I get a few questions about WiFi security types so I thought that I would take the opportunity to explain some fundamentals. The truth is, wireless communication isn’t very complicated. But wireless security is –and it relies heavily on encryption to help keep the bad guys out. Encryption is not the only method of wireless security. But it is the most important. Without it, your network is exposed to anyone within range of it.
Some people stack their security methods in a way that makes hacking a real chore for the attacker. For example, in addition to using strong WiFi security, you might also setup a MAC filter to prevent unauthorized devices from connecting to your network in the first place. Even that is not bulletproof. It’s simply another hoop that the hacker will have to navigate. But in the long run, strong WiFi security will do the most good.
What are the various WiFi security types?

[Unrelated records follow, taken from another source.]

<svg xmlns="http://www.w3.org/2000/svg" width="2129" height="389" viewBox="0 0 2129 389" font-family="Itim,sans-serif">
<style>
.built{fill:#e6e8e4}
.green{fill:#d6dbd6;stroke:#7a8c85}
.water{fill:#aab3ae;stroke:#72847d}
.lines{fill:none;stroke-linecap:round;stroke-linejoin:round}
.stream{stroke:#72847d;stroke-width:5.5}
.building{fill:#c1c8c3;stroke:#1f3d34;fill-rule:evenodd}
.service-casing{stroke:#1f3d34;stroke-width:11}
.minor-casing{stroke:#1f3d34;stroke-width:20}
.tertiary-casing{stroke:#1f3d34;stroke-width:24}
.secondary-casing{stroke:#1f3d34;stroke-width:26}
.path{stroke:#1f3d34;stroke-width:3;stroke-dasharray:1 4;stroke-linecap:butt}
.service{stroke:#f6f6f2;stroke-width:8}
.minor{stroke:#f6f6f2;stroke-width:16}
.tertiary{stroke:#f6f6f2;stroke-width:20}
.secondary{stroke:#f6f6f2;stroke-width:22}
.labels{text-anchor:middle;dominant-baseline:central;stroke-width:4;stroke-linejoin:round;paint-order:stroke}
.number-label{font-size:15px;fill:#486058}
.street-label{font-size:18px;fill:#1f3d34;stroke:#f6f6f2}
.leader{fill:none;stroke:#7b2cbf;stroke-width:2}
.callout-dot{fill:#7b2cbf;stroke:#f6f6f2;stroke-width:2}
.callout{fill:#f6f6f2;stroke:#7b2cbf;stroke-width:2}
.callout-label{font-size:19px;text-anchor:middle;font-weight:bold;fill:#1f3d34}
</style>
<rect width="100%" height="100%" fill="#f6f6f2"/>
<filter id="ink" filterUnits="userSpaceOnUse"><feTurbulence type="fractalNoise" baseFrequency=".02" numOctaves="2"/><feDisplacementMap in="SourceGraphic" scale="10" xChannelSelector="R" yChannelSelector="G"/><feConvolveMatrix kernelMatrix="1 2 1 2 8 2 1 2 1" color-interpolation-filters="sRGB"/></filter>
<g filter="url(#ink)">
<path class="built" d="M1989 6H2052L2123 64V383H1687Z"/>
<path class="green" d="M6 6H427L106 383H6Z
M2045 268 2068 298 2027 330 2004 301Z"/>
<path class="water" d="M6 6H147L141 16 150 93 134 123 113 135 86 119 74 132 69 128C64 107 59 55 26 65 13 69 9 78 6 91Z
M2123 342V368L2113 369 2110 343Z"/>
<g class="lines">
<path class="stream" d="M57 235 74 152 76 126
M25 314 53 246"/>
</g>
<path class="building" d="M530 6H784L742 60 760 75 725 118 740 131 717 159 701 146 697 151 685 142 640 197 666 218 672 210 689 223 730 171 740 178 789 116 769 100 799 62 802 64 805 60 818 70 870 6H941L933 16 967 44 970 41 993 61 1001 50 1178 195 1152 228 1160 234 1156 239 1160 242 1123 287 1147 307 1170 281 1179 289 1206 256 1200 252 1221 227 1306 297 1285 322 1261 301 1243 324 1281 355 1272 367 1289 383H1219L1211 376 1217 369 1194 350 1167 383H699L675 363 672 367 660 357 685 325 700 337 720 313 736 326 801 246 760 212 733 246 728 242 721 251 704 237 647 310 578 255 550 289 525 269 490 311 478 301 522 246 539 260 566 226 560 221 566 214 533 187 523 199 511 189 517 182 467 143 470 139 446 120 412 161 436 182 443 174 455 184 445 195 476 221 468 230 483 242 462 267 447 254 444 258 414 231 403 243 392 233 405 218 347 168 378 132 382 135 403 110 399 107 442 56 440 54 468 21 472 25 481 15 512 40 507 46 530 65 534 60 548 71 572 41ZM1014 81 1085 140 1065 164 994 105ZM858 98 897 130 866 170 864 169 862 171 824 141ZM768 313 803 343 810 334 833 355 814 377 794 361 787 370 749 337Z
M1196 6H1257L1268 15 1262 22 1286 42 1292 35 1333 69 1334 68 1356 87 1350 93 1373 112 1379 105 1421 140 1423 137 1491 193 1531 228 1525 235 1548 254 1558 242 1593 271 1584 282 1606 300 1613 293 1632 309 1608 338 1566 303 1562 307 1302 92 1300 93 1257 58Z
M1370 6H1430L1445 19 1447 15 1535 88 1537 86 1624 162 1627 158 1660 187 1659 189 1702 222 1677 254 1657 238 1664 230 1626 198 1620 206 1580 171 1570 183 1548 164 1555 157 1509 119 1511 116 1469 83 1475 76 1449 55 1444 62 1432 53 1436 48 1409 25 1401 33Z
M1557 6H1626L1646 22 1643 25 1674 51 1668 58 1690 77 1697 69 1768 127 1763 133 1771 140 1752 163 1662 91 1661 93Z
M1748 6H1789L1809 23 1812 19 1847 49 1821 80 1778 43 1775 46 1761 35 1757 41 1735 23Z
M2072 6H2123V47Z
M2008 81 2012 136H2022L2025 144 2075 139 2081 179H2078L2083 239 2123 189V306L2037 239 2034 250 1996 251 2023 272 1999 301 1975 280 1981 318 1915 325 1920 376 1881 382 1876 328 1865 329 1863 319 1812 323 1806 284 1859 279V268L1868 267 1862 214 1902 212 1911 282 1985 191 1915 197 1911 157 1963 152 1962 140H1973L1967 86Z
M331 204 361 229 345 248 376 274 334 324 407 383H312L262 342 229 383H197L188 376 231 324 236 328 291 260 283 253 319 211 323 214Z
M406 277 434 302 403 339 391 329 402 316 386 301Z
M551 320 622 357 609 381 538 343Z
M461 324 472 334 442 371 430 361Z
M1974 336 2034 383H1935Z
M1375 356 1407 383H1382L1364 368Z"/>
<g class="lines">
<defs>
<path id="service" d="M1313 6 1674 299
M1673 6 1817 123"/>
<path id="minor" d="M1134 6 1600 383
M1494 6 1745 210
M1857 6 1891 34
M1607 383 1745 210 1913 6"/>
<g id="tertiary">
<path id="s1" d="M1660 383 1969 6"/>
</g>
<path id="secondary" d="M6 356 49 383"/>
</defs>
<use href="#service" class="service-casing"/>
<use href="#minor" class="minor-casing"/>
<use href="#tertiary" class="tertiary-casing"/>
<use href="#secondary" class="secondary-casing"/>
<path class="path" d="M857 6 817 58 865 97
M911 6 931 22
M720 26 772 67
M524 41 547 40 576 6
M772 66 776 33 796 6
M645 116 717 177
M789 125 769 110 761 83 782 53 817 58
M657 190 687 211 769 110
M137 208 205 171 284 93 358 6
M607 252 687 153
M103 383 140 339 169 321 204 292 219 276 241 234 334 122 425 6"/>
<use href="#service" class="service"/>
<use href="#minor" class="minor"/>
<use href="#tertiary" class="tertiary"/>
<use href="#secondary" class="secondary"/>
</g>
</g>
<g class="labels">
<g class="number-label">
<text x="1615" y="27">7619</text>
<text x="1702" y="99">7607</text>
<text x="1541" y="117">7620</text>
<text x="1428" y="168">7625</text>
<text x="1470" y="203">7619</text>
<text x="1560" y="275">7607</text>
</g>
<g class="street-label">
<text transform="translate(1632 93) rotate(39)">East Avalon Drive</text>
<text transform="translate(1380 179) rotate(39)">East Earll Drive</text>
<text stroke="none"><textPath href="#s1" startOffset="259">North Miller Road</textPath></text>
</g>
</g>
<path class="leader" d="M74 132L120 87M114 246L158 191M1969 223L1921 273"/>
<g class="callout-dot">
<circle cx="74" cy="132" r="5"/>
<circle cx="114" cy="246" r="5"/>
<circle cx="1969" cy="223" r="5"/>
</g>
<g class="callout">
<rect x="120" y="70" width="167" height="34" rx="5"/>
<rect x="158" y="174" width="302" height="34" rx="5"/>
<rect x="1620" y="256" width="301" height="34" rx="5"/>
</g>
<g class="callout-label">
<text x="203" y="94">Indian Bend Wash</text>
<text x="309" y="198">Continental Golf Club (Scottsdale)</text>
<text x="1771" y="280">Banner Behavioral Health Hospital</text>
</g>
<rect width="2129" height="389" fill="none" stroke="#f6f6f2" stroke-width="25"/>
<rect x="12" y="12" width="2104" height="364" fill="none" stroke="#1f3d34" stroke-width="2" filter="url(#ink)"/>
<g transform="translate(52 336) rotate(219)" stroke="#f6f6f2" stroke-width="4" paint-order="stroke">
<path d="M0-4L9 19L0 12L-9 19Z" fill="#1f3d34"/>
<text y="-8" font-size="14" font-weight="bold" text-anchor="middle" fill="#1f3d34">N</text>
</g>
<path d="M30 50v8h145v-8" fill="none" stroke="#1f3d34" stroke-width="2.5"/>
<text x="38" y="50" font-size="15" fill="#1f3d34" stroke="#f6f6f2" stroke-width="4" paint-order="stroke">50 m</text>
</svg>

WiFi security works by encoding wireless communication so that only authorized devices can communicate with the broadcasting device. This encoding process requires three primary things: (1) a way to encode the transmission, (2) a way to decode it and, (3) devices capable of handling the transmission.
The encoding process uses a special algorithm to scramble the data. This is known as ciphertext. An encryption key determines how the ciphertext is encoded.
The length of the key is made up of bits, such as 64-Bit, 128-Bit, 256-Bit. A bit is a single numeric value, either ‘1’ or ‘0’, that encodes a single unit of information. More bits mean more ciphertext and greater complexity.
Is 256 bit encryption better than 128 bit?
The short answer is, yes. It is more difficult to crack (more like impossible to crack). Historically, the higher the encryption, the more resources are needed to decrypt the message. So this begs the answer to an obvious question; Is 256 bit necessary and is 128 bit sufficient?
Well, if it takes 600 years to break the ciphertext of a 128 bit encrypted key, and it takes 100,000 years to break the ciphertext of a 256 bit key, is 256 bit really necessary? Not really. 128-Bit is sufficient. However, given today’s computing power, 256-Bit takes only slightly more resources.
How is the encryption decoded?
In order to decode encryption, the wireless device must know the encryption key, the security type and type of encryption used.
WiFi Security Types
- WEP – Wireless Equivalent Privacy
- WPA – Wi-Fi Protected Access
- WPA2 Personal- Wi-Fi Protected Access II
- WPA2 Enterprise
WEP was the first wireless network security method used. WEP is no longer safe as it can be easily cracked with minimal effort.
Currently, WPA2 Personal is generally the best network security type for home networks. It uses a 256 bit key and is virtually impossible to crack. One challenge is that older wireless devices do not support WPA2. This may require you to revert back to WPA for maximum compatibility. Basically, if your wireless router is broadcasting with WPA2 security, your wireless client must also use WPA2. It must also use the same method of encryption.
WPA2 Enterprise is more suited for businesses with experienced IT personnel. Here’s why: Unlike WPA2 Personal which uses one passphrase for everyone, with Enterprise mode, each person has his/her own account. In order to facilitate account management, Enterprise mode typically requires a separate server (known as a RADIUS Server). The RADIUS server handles WiFi authentication for each individual person. This makes it much easier to add and revoke WiFi privileges without having to change the password on every wireless device in the company.
What types of encryption is used for wireless network security?
TKIP (Temporal Key Integrity Protocol) utilizes a 64-Bit Message Integrity Code (MIC) to provide protection against hackers. AES stands for Advanced Encryption System, which utilizes a symmetric 128-Bit block data encryption.
AES offers better encryption and provides more security. TKIP provides good encryption and supports the broadest number of devices with better support for older machines.
WiFi Security Settings
Log into your router, then navigate to: Basic > Network
Under ‘Wireless’, Choose the wireless security type, encryption type and enter a shared key.
What else should I know about wireless security?
Not everything is black and white. Some things require trial and error, even for experienced technicians. For example:
If you experience connectivity issues, try removing special characters from your wireless password. Try using only upper case letters, lower case letters, and numbers. For example:
Some encryption methods may not play nicely with other devices. This is particularly true with wireless bridges. For example, a WDS bridge can only work with WPA security. If you’re having difficulty setting up a wireless bridge, try temporarily removing all wireless security to determine whether nor not the problem is related to the actual bridge link, or the security type that you are trying to use.
Whenever possible, try to use AES encryption over TKIP. However, there may be instances such as when attempting to create a bridge using “repeater mode” that may not work well with AES. In such cases, you may have to try using TKIP on both devices.
What else can I do to secure my wireless network?
Once you’ve established some wireless network security, your next best approach to is to reduce the number of WiFi connections allowed. For example, use Wireless MAC address filters, and smaller DHCP address pools (instead of 192.168.1.100~254, you might use 192.168.1.100~109). Technically, these strategies are not true “security features” but they do enable the typical home network administrator to control the number of devices that connect without the overhead of running a RADIUS server and managing individual clients.